The bottom line here is
that I think candidates who ran from the president and who emphasized their independence
made a huge and costly mistake. It
was their pressure to avoid provocative decisions before the election that kept
Obama from issuing his executive order on immigration. That hurt badly with Latino voters, not to
mention that it was wrongheaded in and of itself. We’ve all complained that Republicans have
been the party of no. We have challenged
them to put forward positive programs, for example alternatives to ACA that
would address our healthcare problems.
But in this election certainly Democrats were not the party of
“yes”. Money and negative ads may impact
elections, but ultimately it’s when candidates don’t stand up for their record
or the record of their party, when they express no real vision for the future
or avoid addressing the real problems that they cannot prevail.
This election was
portrayed as the most important ever.
That has become the standard characterization for all elections these
days. The Republican takeover of the
Senate and thus of Congress as a whole is consequential, but probably not the
end of the world. It may represent a
step backward, even a substantial one, but just as Democrats (and the press)

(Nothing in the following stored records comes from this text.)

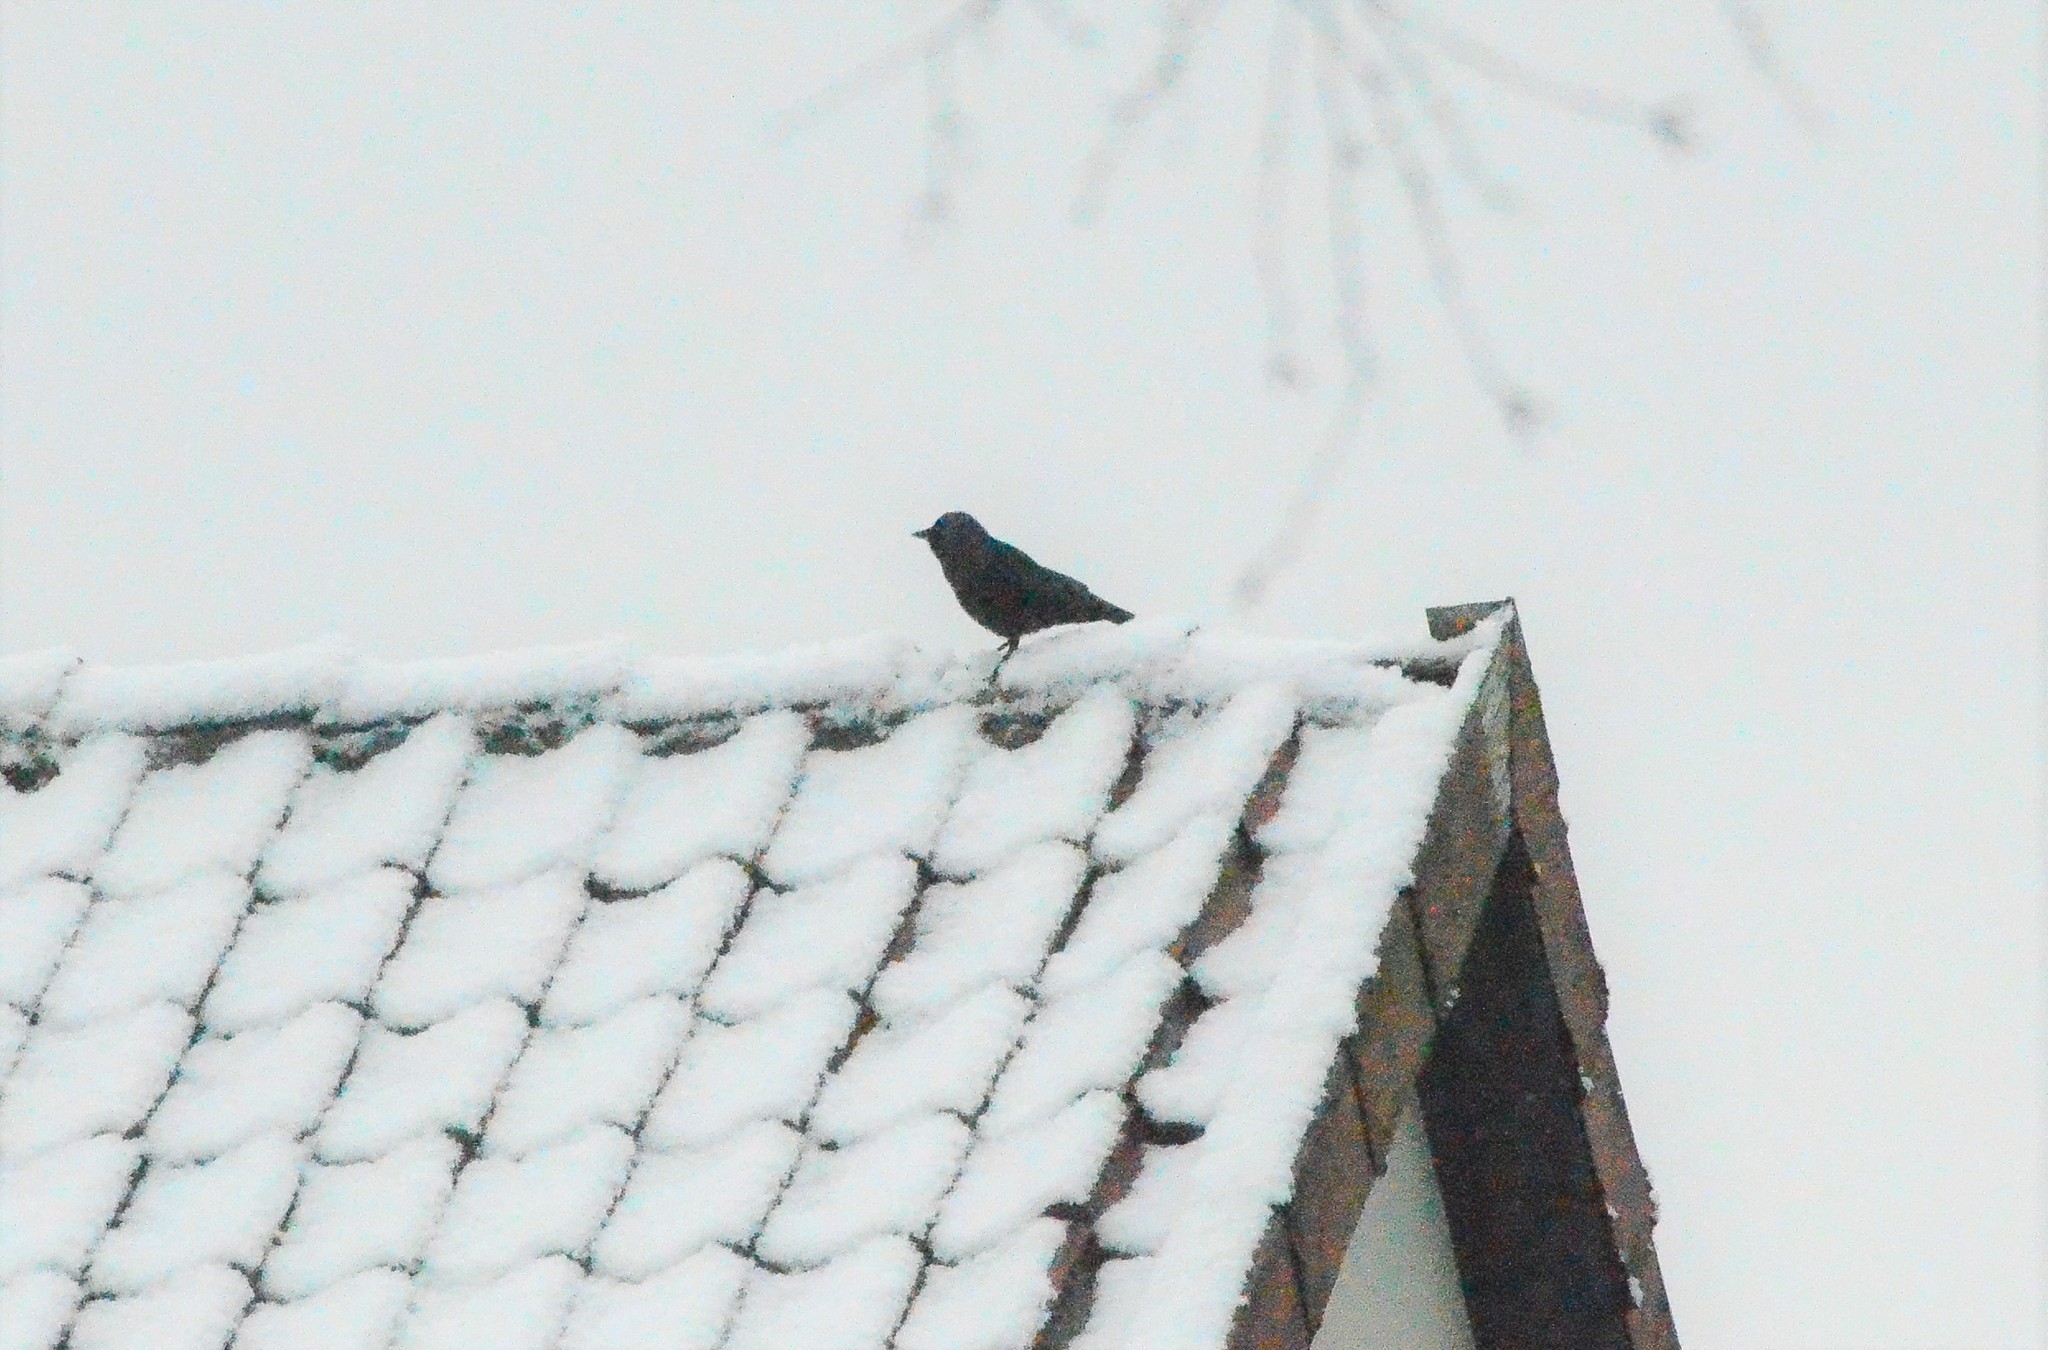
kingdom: Animalia
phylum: Chordata
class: Aves
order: Passeriformes
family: Corvidae
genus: Coloeus
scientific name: Coloeus monedula
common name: Western jackdaw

over read their victory in 2008 and even 2012, Republicans are likely to do so
this year. Pundits will predict the
extended demise of Democrats just as they did of Republicans when Obama was
elected. But this country will continue
to have a two party system and the pendulum of power will continue to swing back and forth. Over the immediate term, deniers of human
induced global warming may be successful in turning back or slowing
environmental efforts, but at some point reality will win out. Some major city will be under water. Politicians beholden to the super rich may
pretend the economic disparity isn’t something that can or should be addressed,
but at some point the 99% will become so mad that they won’t take it any more.
We’re told that Americans
are sick of gridlock and polls suggest that a majority of voters — by the way disgracefully
only 1/3 of the eligible went to the polls on Tuesday — want compromise. That may be true, but perhaps even more som all of us are hungering for leaders who have vision, have convictions, are
willing to address real issues and are prepared to move the country beyond the
narrow status quo. Are Rand Paul and
Elizabeth Warren, albeit on very different sides, those kinds of people? Perhaps so, and perhaps more than the assumed
continuity candidates most likely to be facing each other in 2016, but we may
not be ready. Also, both of those partisan
darlings are freshman politicians, holding their very first public office. If getting the trains to run on time is of
any importance, we may not be willing to take the risk of another
disappointment, even one that is more perception than reality.